This week’s readings are all about restoration after being pulled backwards through that briar bush.
Job in the OT reading is happy and rich again and has lots of sheep and children.
To add to the sense of drama, the storyteller just has to point out that even Job’s three beautiful daughters receive a portion of his wealth. Revolutionary!
The psalms — 34 and 126 this week — sum it up well:
God redeems the life of his servants; none of those who take refuge in God will be condemned. (Ps 126:22)
Or even more positively:
O taste and see that God is good; happy are those who take refuge there.
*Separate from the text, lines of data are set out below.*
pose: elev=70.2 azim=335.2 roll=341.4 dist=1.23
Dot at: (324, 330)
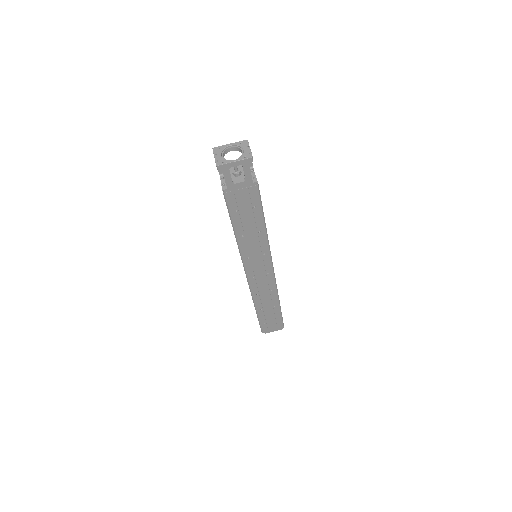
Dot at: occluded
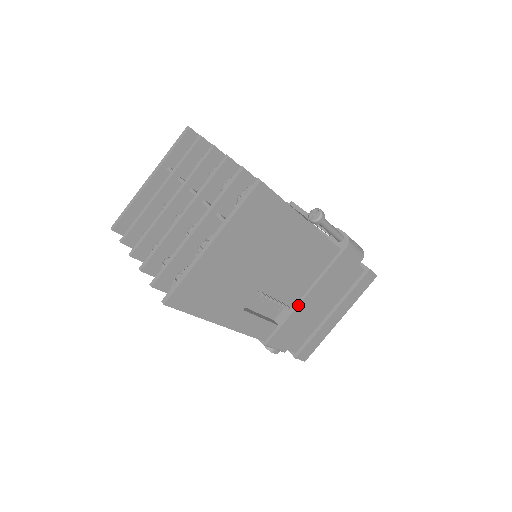
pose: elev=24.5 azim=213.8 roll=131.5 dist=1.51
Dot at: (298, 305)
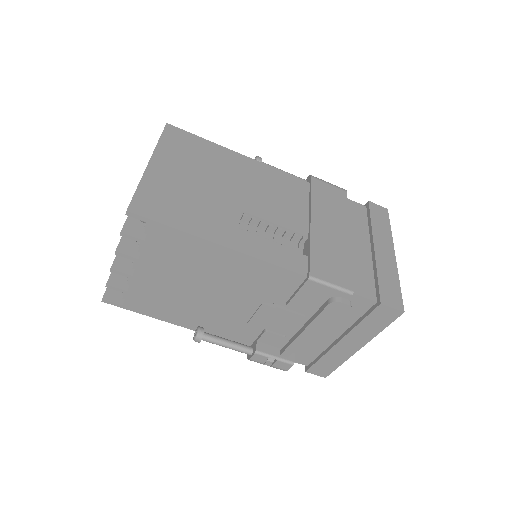
Dot at: (310, 230)
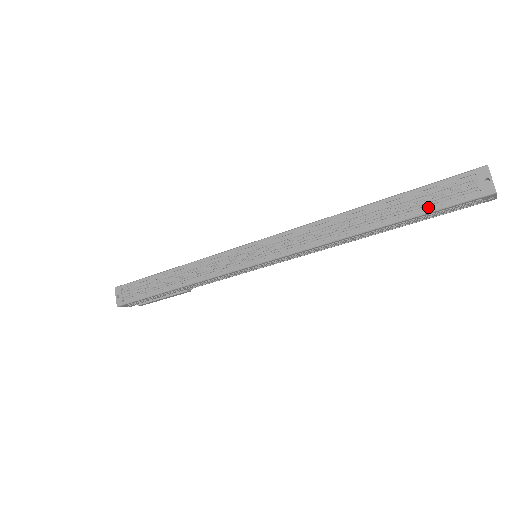
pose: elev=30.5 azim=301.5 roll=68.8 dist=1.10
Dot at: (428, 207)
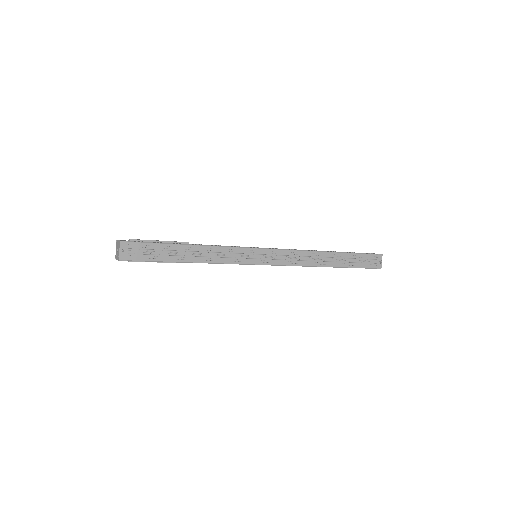
Dot at: (356, 264)
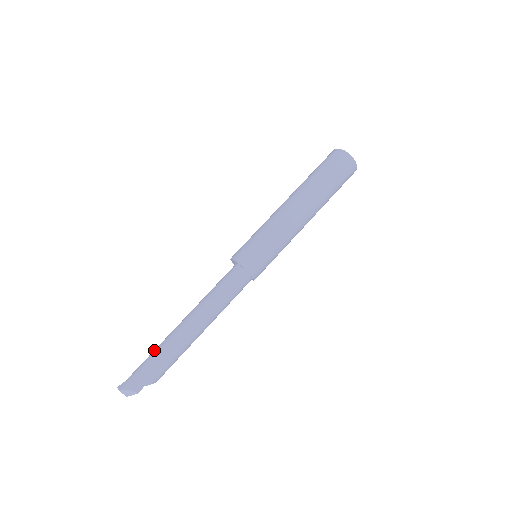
The last time we sang Psalm 34 we used a simple locally-composed refrain using the ‘Taste and see’ theme.
And as for 126 I must ignore a long-term hankering to sing the melifluous setting by T L di Victoria, Nisi Dominus: Psalmo di víspera no 9. But we recall with pleasure that our men (looking strong and serious and trying to sound like authentic Volga boatmen of deep resonant Russian male voice tradition — Rachmaninoff assumed the third bassi profundi could belt out a low B flat, eg in the All night vigil) rolled out this Orthodox-style setting:
When God restored the fortunes of Zion / then were we like those who dream (v. 1)
Look at that music again. Every time I try to upload this little gem from somewhere in the cloud (read ‘my well-organised Psalms library on Dropbox’), it somehow appears outside in and front to back. What is it with these devices?
This reminds me that when I was learning the flute and playing trios and quartets over again, after a while we would start hearing what came next instead of reading — a pitfall for those who improvise and play by ear. So we would then turn the music upside-down and play on. I assure you, the harmonic progressions are then anything but predictable. Makes you read the dots.
Anyway, I truly believe there is a subliminal message there. When I, far from home on the road in the northern hemishphere (currently Berlin), upload an arrangement lovingly crafted in the southern hemisphere, Coriolis spits the dummy, things spin backwards, LP records flush the other way, and that’s what you get.
Maybe it’s a reminder that the first shall be last, the proud shall be brought low, divine ways are higher than ours, Job finally gets the nod.
No end of techo whizzery can adjust these matters. As Ben Meyers says in a recent post:
Forget greatness. Didn’t Jesus? Redefine power as vulnerability. Didn’t Jesus? Reject the ways of manipulation, coercion, certainly violence, and the speed that is often the fuel of violence – festina lente. Didn’t Jesus?